April 26, 2010, 12:27 pm

In President Obama’s speech about financial regulatory reform in New York City last week, he made this assertion:

But what’s not legitimate is to suggest that somehow the legislation being proposed is going to encourage future taxpayer bailouts, as some have claimed. That makes for a good sound bite, but it’s not factually accurate. It is not true. (Applause.) In fact, the system as it stands—the system as it stands is what led to a series of massive, costly taxpayer bailouts. And it’s only with reform that we can avoid a similar outcome in the future. In other words, a vote for reform is a vote to put a stop to taxpayer-funded bailouts. That’s the truth. End of story. And nobody should be fooled in this debate.

I have two observations on this. First, I find it unappealing for the president to say that a particular point of view is not legitimate. Second, I disagree with him on the substance. Plain and simple, Senator Chris Dodd’s bill allows bailouts. The Dodd bill allows the government to put money into a failing firm and pay off the firm’s creditors. The bill also allows the government to guarantee the debts of a failing firm. Both of these are bailouts. Shareholders will be wiped out—everyone agrees on that—but Dodd’s bill allows the government to make whole the creditors to a failing firm. That is a bailout, as I more fully explain in my article in THE AMERICAN.
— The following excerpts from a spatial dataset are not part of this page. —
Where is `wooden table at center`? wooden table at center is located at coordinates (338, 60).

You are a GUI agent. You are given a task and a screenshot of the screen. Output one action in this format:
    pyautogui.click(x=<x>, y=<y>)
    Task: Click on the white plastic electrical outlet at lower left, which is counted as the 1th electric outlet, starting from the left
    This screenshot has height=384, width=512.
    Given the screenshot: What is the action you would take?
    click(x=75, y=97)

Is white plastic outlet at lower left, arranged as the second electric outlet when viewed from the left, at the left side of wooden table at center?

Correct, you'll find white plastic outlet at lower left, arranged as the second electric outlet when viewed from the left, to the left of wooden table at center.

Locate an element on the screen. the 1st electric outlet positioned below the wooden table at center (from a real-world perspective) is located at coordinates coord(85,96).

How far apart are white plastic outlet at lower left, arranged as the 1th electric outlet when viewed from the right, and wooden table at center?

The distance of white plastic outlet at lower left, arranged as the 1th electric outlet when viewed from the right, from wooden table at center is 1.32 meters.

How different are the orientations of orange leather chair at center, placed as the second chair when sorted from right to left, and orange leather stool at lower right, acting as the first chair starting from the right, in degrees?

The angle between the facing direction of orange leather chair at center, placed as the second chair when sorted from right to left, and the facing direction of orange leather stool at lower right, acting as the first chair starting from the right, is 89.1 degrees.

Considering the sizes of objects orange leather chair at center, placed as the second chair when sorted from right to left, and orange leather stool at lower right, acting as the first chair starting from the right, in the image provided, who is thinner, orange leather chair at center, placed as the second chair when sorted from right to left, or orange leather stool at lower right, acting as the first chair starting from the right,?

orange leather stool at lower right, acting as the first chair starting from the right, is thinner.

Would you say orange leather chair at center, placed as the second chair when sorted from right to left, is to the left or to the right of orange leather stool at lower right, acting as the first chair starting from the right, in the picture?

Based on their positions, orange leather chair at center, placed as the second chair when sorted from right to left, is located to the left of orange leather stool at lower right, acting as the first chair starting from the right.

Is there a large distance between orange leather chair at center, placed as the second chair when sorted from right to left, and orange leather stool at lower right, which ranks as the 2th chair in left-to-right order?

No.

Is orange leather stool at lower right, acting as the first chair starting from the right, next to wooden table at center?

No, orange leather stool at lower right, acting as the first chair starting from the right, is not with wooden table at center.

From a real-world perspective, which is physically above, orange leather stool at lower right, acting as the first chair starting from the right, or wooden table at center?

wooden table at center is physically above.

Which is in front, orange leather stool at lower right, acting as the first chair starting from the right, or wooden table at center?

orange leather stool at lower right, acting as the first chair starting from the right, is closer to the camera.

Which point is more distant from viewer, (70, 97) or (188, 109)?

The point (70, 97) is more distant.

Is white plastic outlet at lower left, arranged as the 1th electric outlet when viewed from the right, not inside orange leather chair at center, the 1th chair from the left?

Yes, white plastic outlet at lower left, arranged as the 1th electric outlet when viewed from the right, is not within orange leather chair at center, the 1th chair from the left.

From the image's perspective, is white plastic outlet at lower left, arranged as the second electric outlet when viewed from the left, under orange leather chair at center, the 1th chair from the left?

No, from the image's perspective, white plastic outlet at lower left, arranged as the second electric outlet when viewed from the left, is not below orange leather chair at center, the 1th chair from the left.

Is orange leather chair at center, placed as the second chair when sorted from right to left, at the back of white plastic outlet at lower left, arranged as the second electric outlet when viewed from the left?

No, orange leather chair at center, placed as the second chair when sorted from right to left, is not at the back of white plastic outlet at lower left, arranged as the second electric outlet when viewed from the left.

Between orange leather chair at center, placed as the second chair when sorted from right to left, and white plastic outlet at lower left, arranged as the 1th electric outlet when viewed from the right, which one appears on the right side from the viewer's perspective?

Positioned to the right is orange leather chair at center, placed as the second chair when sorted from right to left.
The assertion that this is not a bailout because any losses suffered by the government will be recouped by a tax on banks is a non sequitur. The essence of a bailout is the government intervention and the ability to make creditors better off. Whether taxpayers suffer losses is important, but is not related to whether the action is a bailout.

Imagine, for example, that the Troubled Asset Relief Program (TARP) made a profit for taxpayers. Would anyone then say that the TARP was not a bailout? Of course not. In fact, the TARP bill requires any costs to the taxpayer to be made up eventually. So this is already in the TARP. Asserting that the Dodd bill does not allow bailouts is equally preposterous. So I disagree with the president and his advisors on the substance. But I find it especially troubling that he would claim that my substantive view is not legitimate.